– Дело вовсе не в массовых жанрах и не в их наступлении на… Говоря о тотальной одноразовости, я говорю в целом – о логике новинки. Если вещь не маркирована как новая, то ее уже нет. Если нет основания «загуглить», то ее уже нет, какой бы добротной эта вещь ни была. Отношение к книжке подчинилось общей логике отношения к вещам, долговечность и прочность которых уже не имеют значения.
– А талант – он мешает или помогает тебе в работе?
– Ну вот двигатель внутреннего сгорания – как он может помогать или мешать? Он «тянет». Вообще же, блевотнее слова «талант» могут быть только «творчество» и «вдохновение».
– Что ты можешь сказать о профессиональном образовании писателя: помимо собственно чтения, стоит ли уделять время теории? В работе ты оперируешь знаниями или больше интуицией?
– Вот абсолютно ничего не могу сказать. Мне представляется, учиться языку сподобнее всего на самых впечатляющих примерах существования языка – то есть один абзац Бунина или Платонова даст тебе много больше, чем любые «Основы…» чего-то там, особенно если речь идет о «популярных руководствах». Зачем нужны инструкции по пользованию вилкой и ножом? Посмотри, как это делают большие. А большие иногда едят руками (хотя ножом и вилкой они тоже умеют).
– Раз уж ты сказал, что учиться языку нужно на самых впечатляющих примерах существования языка, приведи, пожалуйста, помимо упомянутых тобой Бунина и Платонова, свой список писателей, без которых твой язык не стал бы таким, какой он есть. В общем, «Список Самсонова».
– Ну, их слишком много, и этот список медленно, но верно пополняется. Есть влияния прямые, есть опосредованные и, верно, даже неосознаваемые. Набоков определенно. Битов определенно. «Илиада» в переводе Гнедича – абсолютно краеугольная для меня вещь, такая же, как стук колес на стыках рельсов в детстве. Ну и русская классика, по крайней мере, та ее половина, с которой я успел довольно тесно познакомиться.
– Кстати, о классике: Дмитрий Глуховский как-то сказал, что русскую классику он принимал в школе с рыбьим жиром.

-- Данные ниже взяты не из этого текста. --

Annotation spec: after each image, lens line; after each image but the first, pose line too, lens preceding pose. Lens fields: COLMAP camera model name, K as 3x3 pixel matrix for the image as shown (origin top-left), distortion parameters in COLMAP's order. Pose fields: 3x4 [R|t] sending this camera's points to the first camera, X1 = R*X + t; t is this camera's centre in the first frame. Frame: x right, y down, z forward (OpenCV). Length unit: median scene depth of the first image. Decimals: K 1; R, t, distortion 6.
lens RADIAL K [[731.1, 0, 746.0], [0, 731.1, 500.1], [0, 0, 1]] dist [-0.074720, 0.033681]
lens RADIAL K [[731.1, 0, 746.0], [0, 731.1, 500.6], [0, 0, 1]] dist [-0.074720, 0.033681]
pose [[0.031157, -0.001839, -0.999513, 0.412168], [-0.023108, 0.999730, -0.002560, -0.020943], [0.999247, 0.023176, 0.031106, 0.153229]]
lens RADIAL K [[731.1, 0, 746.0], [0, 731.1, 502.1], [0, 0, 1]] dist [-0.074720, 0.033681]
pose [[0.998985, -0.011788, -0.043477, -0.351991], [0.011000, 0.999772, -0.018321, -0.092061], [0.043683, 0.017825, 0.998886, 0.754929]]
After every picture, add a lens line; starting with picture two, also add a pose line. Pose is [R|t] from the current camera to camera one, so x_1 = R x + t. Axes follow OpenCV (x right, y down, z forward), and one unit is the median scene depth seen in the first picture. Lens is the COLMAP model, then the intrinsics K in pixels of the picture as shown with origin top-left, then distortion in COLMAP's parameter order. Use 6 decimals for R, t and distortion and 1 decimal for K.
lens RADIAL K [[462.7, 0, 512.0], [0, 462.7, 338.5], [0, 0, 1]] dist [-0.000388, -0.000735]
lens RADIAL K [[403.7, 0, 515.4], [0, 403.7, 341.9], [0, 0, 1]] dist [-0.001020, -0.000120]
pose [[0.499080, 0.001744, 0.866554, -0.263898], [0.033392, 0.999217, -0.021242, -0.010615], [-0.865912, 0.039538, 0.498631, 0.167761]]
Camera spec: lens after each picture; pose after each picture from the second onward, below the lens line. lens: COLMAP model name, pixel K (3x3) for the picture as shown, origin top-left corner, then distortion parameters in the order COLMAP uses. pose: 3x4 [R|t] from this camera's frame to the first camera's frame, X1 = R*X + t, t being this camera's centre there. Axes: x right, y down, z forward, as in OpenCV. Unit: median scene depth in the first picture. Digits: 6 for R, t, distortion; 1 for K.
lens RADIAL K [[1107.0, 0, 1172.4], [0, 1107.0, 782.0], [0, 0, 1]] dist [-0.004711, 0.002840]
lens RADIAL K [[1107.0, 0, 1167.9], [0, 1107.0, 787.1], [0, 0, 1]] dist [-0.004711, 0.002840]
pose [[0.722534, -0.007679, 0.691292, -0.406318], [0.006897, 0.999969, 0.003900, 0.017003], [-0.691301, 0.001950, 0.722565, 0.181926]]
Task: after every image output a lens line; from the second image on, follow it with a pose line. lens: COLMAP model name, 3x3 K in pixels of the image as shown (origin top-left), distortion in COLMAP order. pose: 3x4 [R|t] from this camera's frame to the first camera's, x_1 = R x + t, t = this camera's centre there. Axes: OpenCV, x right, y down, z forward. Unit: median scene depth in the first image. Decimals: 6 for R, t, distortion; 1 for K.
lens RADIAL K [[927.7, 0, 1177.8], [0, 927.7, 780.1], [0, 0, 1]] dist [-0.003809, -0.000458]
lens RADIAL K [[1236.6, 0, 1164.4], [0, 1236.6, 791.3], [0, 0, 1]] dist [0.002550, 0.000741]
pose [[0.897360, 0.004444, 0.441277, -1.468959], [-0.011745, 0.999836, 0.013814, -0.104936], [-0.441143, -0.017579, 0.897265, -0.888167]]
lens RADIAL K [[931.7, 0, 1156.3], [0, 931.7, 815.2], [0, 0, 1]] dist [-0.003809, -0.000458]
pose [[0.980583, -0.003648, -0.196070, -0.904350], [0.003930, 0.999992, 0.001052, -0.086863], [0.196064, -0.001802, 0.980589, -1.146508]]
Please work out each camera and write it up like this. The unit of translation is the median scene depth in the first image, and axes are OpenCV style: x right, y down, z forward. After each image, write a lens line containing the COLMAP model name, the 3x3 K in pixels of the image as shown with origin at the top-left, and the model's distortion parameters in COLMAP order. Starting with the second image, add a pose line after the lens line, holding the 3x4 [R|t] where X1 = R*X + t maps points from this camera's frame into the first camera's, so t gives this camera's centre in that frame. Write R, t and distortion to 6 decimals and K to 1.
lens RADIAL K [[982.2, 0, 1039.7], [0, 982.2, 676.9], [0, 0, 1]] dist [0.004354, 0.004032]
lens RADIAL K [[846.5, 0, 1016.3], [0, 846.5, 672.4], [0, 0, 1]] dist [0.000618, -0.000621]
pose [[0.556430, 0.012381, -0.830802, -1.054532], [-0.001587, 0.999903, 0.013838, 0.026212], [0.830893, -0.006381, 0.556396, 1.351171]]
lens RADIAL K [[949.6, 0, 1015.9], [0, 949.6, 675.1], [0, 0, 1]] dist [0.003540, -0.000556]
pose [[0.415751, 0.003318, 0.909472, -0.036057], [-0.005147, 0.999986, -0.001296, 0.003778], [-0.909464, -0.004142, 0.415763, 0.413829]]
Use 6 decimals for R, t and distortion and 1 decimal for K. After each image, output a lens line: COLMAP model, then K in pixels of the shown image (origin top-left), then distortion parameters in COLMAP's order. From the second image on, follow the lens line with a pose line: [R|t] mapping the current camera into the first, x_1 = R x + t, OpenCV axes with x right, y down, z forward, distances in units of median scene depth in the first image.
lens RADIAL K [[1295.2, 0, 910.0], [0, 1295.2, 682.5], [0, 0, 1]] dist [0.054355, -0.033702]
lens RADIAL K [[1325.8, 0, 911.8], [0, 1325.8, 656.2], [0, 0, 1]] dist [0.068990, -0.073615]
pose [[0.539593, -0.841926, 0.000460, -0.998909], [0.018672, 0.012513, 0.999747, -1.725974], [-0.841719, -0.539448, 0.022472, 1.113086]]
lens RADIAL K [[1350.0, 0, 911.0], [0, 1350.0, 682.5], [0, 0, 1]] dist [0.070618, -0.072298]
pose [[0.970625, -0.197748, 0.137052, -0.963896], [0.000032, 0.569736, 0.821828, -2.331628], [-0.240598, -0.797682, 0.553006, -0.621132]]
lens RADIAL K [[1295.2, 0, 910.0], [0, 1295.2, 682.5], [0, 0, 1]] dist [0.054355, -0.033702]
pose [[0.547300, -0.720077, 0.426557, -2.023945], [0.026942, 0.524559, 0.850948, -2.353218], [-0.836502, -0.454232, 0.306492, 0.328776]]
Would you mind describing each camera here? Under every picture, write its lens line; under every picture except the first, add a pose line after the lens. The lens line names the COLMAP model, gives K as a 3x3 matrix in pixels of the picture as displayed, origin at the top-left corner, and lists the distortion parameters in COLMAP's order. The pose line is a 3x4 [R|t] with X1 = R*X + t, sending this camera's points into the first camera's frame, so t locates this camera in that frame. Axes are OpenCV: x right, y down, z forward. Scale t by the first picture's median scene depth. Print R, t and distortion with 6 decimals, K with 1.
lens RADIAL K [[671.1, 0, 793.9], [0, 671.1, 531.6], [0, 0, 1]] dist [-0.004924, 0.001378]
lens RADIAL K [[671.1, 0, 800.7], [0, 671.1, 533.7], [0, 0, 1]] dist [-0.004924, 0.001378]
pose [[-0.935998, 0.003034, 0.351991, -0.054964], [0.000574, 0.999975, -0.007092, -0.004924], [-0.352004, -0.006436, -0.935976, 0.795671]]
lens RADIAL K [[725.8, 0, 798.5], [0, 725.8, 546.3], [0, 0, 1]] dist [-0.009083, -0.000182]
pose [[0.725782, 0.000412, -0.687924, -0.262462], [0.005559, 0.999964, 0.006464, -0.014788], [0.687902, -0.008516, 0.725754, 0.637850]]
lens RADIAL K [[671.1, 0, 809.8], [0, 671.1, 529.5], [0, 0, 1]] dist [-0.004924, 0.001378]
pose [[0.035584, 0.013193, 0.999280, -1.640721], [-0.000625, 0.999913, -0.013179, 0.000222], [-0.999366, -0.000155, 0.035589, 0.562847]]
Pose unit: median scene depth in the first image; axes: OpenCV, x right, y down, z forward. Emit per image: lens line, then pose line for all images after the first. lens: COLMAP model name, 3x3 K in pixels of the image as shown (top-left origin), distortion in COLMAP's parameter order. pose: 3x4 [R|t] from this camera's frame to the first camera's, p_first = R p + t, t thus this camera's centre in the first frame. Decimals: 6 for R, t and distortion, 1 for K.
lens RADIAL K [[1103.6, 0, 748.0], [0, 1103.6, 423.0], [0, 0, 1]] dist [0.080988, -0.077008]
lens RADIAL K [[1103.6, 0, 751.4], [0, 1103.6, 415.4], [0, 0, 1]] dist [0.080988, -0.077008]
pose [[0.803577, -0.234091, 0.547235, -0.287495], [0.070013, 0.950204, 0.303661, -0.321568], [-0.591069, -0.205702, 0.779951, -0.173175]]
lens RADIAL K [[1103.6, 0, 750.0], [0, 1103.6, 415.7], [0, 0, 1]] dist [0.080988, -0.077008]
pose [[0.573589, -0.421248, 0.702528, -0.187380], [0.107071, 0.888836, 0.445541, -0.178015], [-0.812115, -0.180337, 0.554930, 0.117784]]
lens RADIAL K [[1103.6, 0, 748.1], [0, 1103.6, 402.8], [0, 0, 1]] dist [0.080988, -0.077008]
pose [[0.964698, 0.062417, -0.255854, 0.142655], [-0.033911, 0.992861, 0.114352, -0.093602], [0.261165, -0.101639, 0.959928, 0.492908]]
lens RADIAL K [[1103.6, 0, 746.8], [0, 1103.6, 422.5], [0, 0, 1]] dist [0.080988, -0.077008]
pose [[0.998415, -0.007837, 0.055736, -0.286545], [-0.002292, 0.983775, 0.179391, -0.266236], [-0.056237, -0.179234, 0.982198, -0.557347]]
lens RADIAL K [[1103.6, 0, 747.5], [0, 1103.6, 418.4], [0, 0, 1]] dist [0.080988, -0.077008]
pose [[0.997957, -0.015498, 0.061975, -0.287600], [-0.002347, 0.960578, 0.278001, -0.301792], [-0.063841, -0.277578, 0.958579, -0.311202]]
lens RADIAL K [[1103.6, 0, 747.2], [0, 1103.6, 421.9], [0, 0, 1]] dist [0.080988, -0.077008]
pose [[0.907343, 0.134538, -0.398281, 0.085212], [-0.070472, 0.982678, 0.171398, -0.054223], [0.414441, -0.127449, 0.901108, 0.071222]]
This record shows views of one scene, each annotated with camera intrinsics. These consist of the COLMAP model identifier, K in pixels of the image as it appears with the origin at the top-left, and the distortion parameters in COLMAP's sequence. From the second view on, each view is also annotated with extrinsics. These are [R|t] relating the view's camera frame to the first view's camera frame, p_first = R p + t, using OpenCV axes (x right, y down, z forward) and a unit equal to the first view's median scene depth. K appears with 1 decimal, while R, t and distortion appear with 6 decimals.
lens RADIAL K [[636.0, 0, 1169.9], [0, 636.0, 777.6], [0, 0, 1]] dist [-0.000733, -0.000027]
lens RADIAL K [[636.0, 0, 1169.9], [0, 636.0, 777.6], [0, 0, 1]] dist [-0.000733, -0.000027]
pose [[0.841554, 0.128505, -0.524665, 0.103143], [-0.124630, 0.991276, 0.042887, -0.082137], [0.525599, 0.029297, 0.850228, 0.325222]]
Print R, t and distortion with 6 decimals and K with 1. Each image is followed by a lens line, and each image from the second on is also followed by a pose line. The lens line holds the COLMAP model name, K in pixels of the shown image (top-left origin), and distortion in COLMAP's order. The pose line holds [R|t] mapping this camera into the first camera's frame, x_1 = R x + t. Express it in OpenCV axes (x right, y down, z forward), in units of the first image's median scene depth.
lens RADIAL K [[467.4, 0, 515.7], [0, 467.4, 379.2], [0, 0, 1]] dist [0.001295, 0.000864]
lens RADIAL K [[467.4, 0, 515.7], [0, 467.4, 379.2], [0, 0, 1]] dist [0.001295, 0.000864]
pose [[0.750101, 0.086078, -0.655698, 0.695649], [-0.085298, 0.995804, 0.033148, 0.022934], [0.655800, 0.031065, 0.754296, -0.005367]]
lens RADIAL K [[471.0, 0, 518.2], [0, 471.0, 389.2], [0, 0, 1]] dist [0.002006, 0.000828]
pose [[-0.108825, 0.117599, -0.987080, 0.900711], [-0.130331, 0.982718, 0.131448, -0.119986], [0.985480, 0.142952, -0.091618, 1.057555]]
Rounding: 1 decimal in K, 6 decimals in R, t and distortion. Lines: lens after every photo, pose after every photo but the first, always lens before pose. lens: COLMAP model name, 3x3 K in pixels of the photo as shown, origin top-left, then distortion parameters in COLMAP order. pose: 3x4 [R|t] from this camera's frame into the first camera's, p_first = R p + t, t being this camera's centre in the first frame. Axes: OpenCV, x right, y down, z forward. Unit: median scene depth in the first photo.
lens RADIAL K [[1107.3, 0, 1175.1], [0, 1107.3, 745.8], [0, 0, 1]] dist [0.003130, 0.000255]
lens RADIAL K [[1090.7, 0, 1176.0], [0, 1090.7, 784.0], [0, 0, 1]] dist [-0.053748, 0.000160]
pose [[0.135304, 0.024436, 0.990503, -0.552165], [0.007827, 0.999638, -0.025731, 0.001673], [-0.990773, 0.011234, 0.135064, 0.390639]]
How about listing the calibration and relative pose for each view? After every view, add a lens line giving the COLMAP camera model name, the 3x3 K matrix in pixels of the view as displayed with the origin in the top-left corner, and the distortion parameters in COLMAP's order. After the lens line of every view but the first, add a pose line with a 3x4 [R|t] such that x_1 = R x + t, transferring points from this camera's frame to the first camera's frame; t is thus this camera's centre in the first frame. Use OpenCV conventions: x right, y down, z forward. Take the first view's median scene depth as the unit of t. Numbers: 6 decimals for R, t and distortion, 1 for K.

А как у тебя с ней складывалось?
– Да «как у всех». Какие-то вещи читались из-под палки, то есть, в сущности, и не читались вовсе. «Что делать?» Чернышевского. Ну лютая хрень. Вот просто эталон того, как можно выхолостить язык. Помню, ставили в пары «девочка-мальчик» и мы читали друг другу по пять стихотворений Пушкина наизусть. В школьном коридоре. «Я помню чудное мгновенье» и так далее…
– Ты написал «Аномалию Камлаева», роман необычайно глубокий, когда тебе было двадцать восемь лет. Откуда к тебе пришли все эти слова? Личные впечатления или чистый полет фантазии?
– Ну, «Камлаев» – это был такой вопль о своей исключительности. У меня был некоторый опыт жизни, какие-то полузаемные представления о современной «композиторской» музыке и та степень свободы, какая может быть лишь в двадцать пять лет. Все берется из одного места – из «головы», «нутра» и «гениталий». Из обиды на жизнь и благодарности за жизнь.
– А ты считаешь себя исключительным?
– В пятнадцать – двадцать лет все вопят о своей исключительности: кто кольцо в ноздри вденет, кто на Красную площадь придет без трусов. Мое самоощущение не сильно поменялось с пятого класса: я, как и прежде, трепещу перед условной учительницей русского и жду ее оценок красной пастой в каждой отданной на проверку тетради.
– Долго ли ты писал «Аномалию»? Чувствовал ли, что книга будет принята? Был ли готов к известности, которая пришла к тебе после этого романа?